The Central State Historical Archive of Ukraine in Kyiv (CSHAK) is one of the oldest and biggest archives in Ukraine, located at the Taras Shevchenko National University of Kyiv. It was founded in 1852 for storage of the work accomplished by the Kyiv Archeographic Commission.

== Description ==
The CSHAK contains documents on the history of Ukraine from the 19th century to the founding of the Grand Duchy of Lithuania and the Commonwealth (from the 14th to the end of the 18th century), as well as the Russian Empire (from the first half of the 17th century to the February Revolution of 1917 in Russia). There are also documents on the history of the Hetmanate (the other half of the 17th century to the 18th century).

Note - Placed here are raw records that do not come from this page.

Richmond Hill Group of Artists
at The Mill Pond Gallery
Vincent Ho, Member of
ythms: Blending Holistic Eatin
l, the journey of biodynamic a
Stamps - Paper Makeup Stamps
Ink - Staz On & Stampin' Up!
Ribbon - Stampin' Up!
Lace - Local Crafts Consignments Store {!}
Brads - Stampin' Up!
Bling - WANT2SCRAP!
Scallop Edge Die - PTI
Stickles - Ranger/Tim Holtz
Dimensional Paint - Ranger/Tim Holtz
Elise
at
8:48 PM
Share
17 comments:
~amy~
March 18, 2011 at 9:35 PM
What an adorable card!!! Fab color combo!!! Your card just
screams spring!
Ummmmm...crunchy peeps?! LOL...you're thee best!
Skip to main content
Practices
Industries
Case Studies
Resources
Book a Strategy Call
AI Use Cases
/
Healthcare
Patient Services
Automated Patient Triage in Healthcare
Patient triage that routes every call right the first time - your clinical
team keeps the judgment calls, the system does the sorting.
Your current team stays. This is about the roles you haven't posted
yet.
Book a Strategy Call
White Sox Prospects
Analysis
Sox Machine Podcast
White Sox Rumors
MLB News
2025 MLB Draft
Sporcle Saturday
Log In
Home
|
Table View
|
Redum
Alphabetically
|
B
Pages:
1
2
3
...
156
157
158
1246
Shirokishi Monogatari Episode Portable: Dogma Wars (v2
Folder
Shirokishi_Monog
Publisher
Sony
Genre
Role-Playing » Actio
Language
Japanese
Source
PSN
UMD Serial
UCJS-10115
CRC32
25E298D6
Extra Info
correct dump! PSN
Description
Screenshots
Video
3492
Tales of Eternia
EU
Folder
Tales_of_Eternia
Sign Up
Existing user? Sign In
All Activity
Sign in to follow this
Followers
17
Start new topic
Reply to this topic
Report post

The CSHAK stores documents about the history of Ukraine from 1369 until 1917. The oldest document is a certificate of Rus' praepostor Otto from Pilche dated 1369.

The CSHAK contains 2245 funds. Some of the archival funds are presented online.

== History ==
The archive was founded in 1852 as Kyiv Central Archive in the university of St. Volodymyr. Eventually it received funds from the Central Revolution Archive in Kharkiv and Kyiv Oblast Archive. During the occupation of Ukraine by Nazi Germany, the KCADA lost two-thirds of its holdings. Only what the Nazis had taken out of the city before the Soviet invasion of Kyiv survived.

In 2018, archivist and genealogist Alex Krakovsky filed a lawsuit against the archive for refusing to provide paid services to him for copying 100 sheets of archival documents dated from 1767. By the decision of the District Administrative Court of Kyiv, the legal statutes used to deny services to private citizens was declared illegal under Ukrainian law.